Fidelity cleared to open own mutual fund business in China
Approval from China’s Leading Securities Regulator International loyalty Friday to start a wholly-owned mutual fund business, making the U.S. company the world’s second-largest asset manager after BlackRock Inc. to tap into the country’s rapidly growing wealth market.
The new company, which will be based in Shanghai with a registered capital of $ 30 million, is 100% controlled by Fil Asia Holding Pte. Ltd., a unit of Fidelity based in Singapore. The new Chinese company can manage mutual funds and private funds, the China Securities Regulatory Commission (CSRC) said in a statement. At the end of 2020, Fidelity managed $ 700 billion in assets worldwide.
Black rock got the green light in August 2020 to launch its mutual fund business in China.

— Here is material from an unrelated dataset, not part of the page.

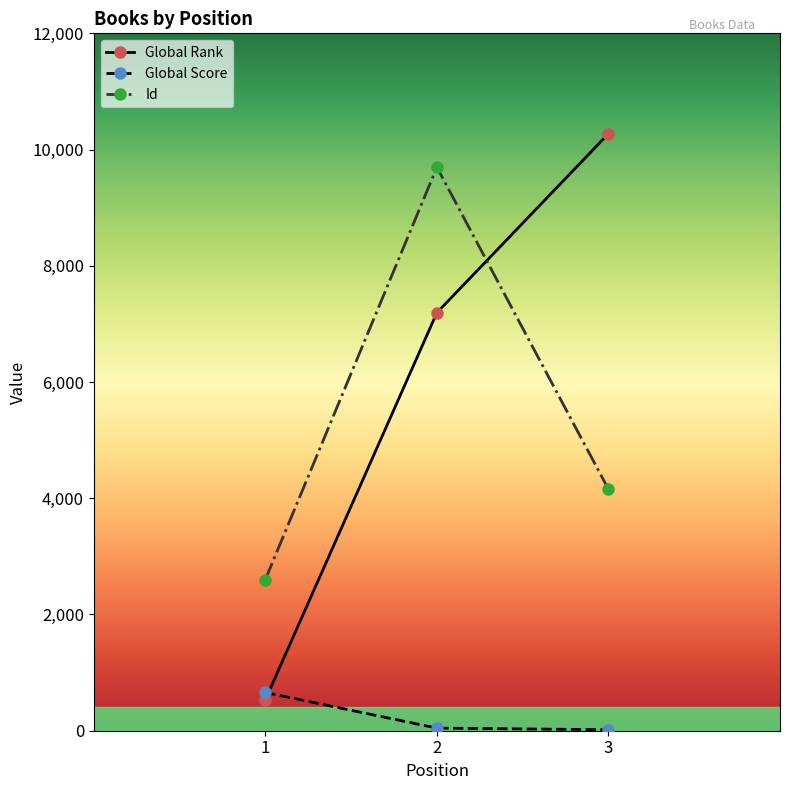

What is the average value of the Global Rank series?

6000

Several other foreign asset managers, including Neuberger Berman Group, VanEck and Schroders PLC, are under regulatory review. loyalty submitted his candidacy for the new company in May 2020, a month after BlackRock, which registered its first mutual fund product in late July.
Foreign financial institutions are rushing to exploit China’s multibillion-dollar asset management industry as the country prepares to ease controls on financial industries.

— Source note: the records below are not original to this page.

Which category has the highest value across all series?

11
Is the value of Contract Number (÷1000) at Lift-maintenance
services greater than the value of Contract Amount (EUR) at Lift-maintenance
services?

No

In 2017, Fidelity became the first foreign institution to establish a wholly-owned private fund company in China after obtaining regulatory approval. The company has set up four privately managed funds in China, which primarily target institutional clients and a limited number of high net worth individual investors. Two of the funds are currently operational.
To avoid conflicts of interest, Fidelity must liquidate its private fund products or transfer them to its mutual fund platform before deploying mutual fund products, as required by Chinese regulations. Fidelity has six months to start the new business, the CSRC said.